• _EXERCISE OBJECTIVE_
Your answer must be an exact retyping of the line containing "f_number: 2.2" and every line after it through the end of the records below, with no pictures and nothing else.

****************

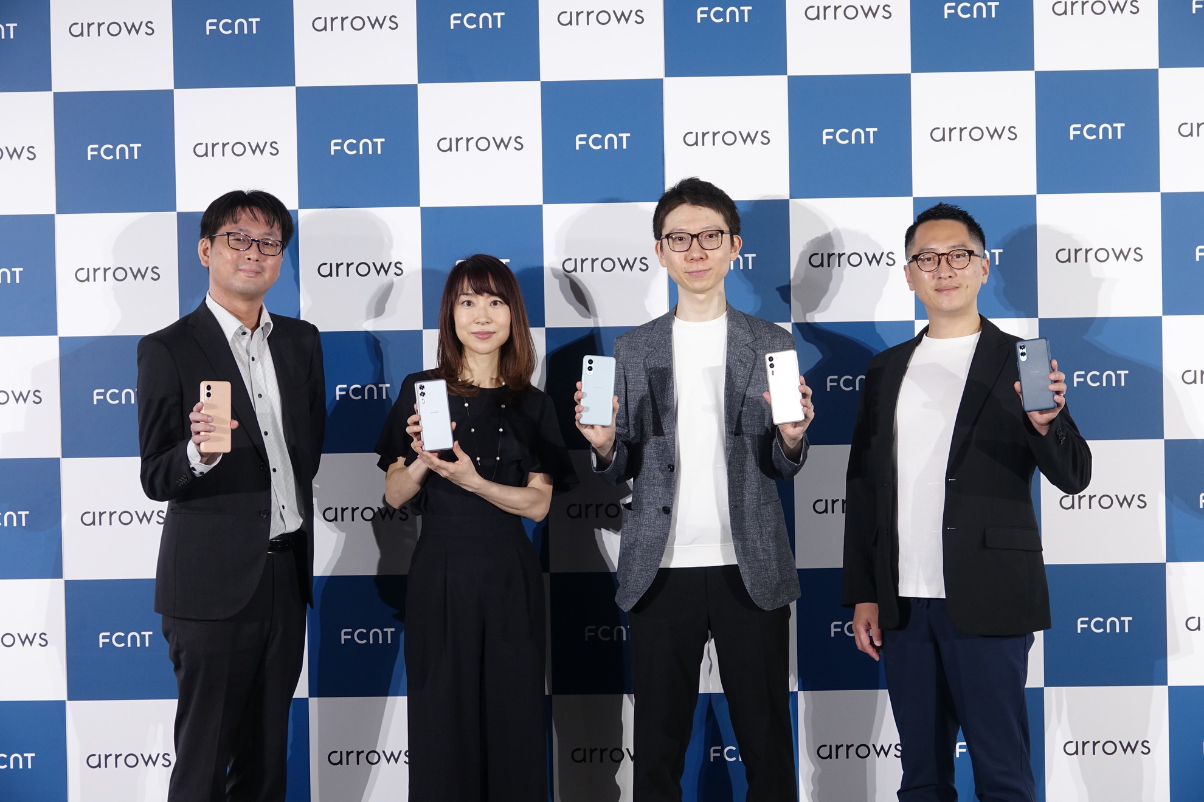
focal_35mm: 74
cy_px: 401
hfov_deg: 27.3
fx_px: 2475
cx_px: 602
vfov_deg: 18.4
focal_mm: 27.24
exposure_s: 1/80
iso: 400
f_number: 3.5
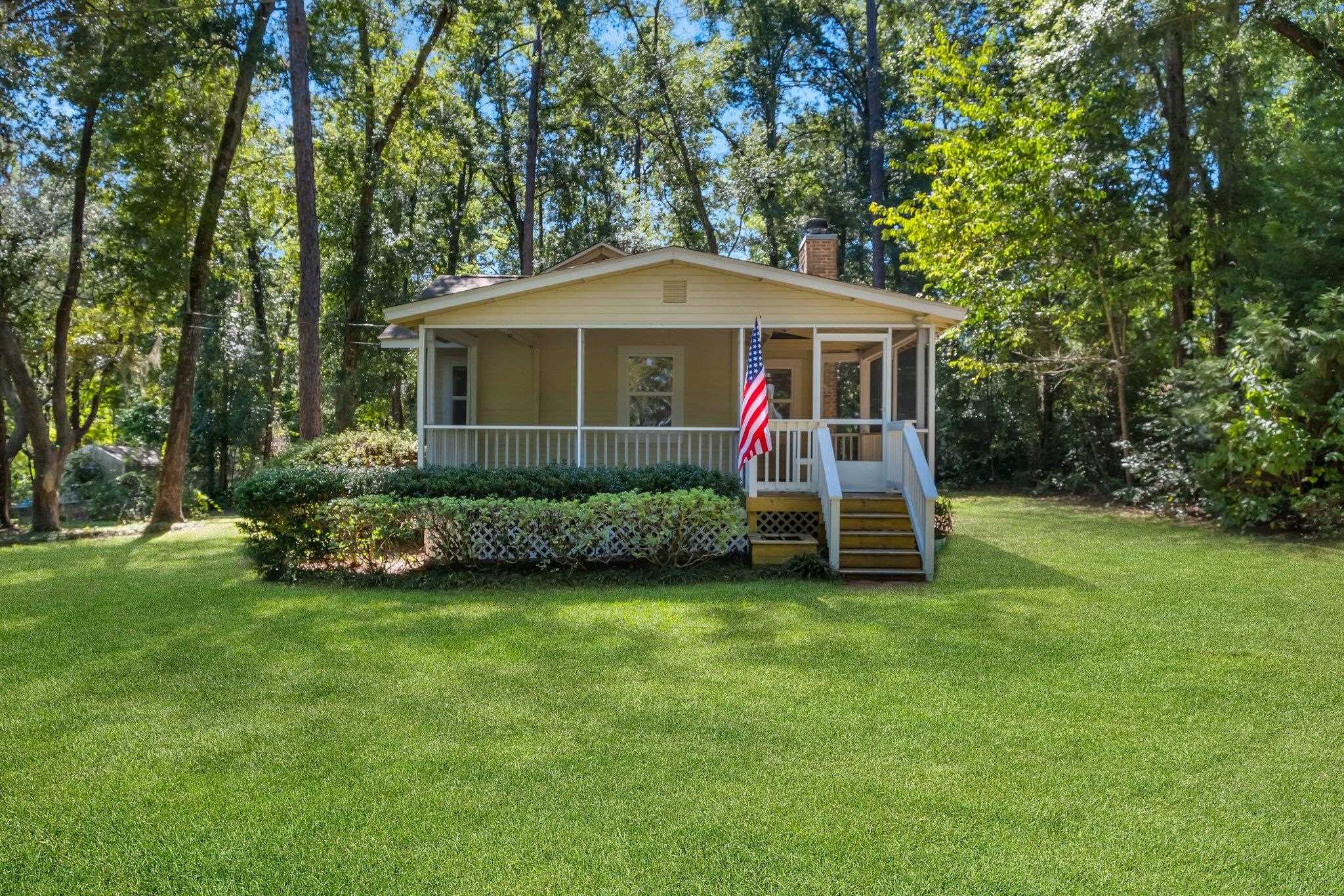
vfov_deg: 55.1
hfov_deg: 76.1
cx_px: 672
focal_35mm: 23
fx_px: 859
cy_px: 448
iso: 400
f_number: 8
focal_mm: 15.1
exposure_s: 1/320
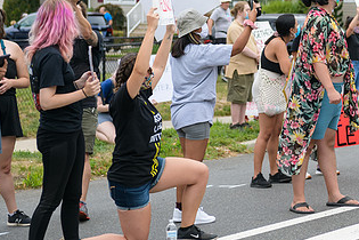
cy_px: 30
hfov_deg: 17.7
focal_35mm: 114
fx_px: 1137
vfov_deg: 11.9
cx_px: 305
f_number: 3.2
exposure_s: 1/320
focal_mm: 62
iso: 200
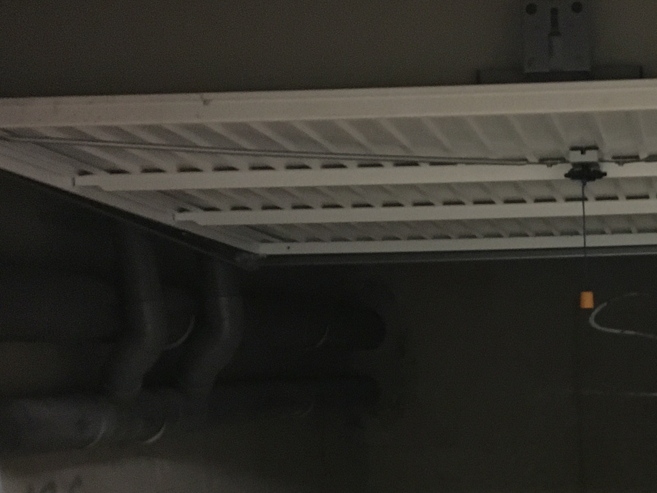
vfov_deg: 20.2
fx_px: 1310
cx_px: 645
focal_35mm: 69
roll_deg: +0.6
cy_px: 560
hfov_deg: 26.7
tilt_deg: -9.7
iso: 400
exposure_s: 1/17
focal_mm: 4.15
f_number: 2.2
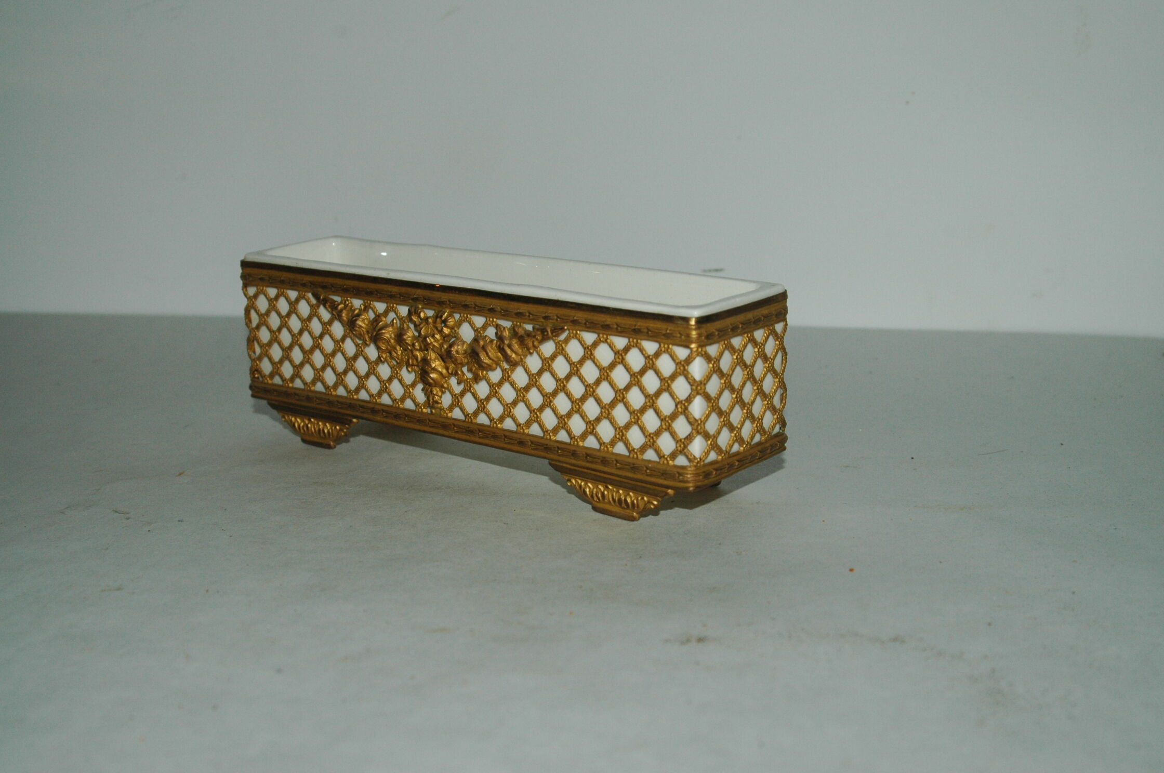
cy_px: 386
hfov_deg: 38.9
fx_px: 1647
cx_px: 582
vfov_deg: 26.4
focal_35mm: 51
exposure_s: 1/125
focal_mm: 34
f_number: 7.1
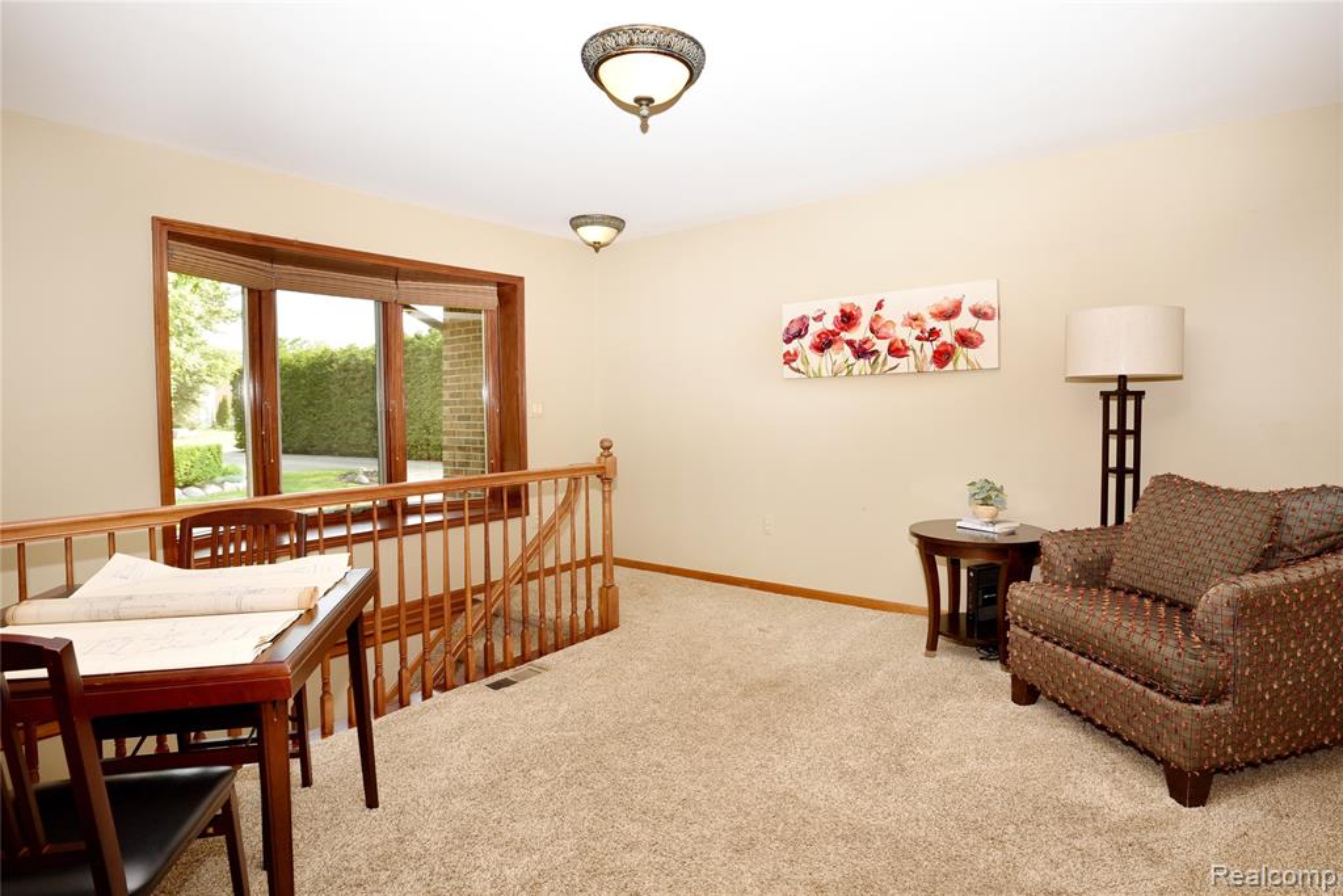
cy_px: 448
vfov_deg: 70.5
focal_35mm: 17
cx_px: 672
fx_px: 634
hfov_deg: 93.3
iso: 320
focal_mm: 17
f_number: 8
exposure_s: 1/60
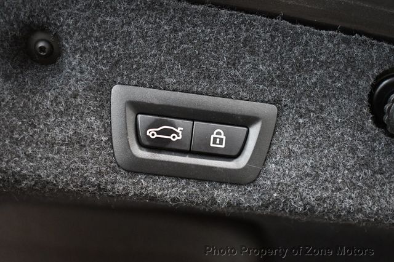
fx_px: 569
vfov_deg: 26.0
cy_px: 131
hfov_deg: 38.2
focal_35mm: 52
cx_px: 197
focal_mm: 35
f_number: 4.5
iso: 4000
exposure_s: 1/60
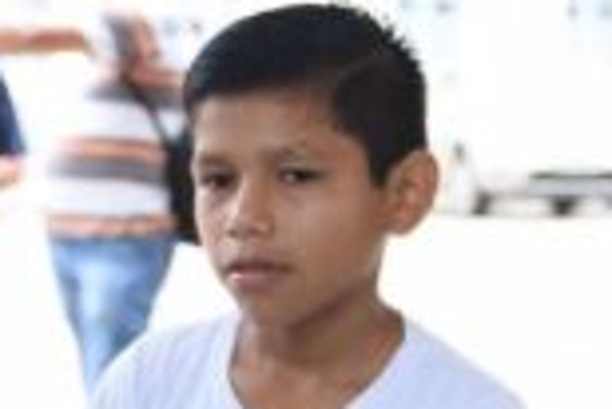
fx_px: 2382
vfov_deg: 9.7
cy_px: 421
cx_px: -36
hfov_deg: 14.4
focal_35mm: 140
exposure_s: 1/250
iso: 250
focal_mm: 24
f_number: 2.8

****************

• _ANSWER SECTION_
f_number: 2.2
cy_px: 386
hfov_deg: 38.9
fx_px: 1647
cx_px: 582
vfov_deg: 26.4
focal_35mm: 51
exposure_s: 1/125
focal_mm: 34
f_number: 7.1
cy_px: 448
vfov_deg: 70.5
focal_35mm: 17
cx_px: 672
fx_px: 634
hfov_deg: 93.3
iso: 320
focal_mm: 17
f_number: 8
exposure_s: 1/60
fx_px: 569
vfov_deg: 26.0
cy_px: 131
hfov_deg: 38.2
focal_35mm: 52
cx_px: 197
focal_mm: 35
f_number: 4.5
iso: 4000
exposure_s: 1/60
fx_px: 2382
vfov_deg: 9.7
cy_px: 421
cx_px: -36
hfov_deg: 14.4
focal_35mm: 140
exposure_s: 1/250
iso: 250
focal_mm: 24
f_number: 2.8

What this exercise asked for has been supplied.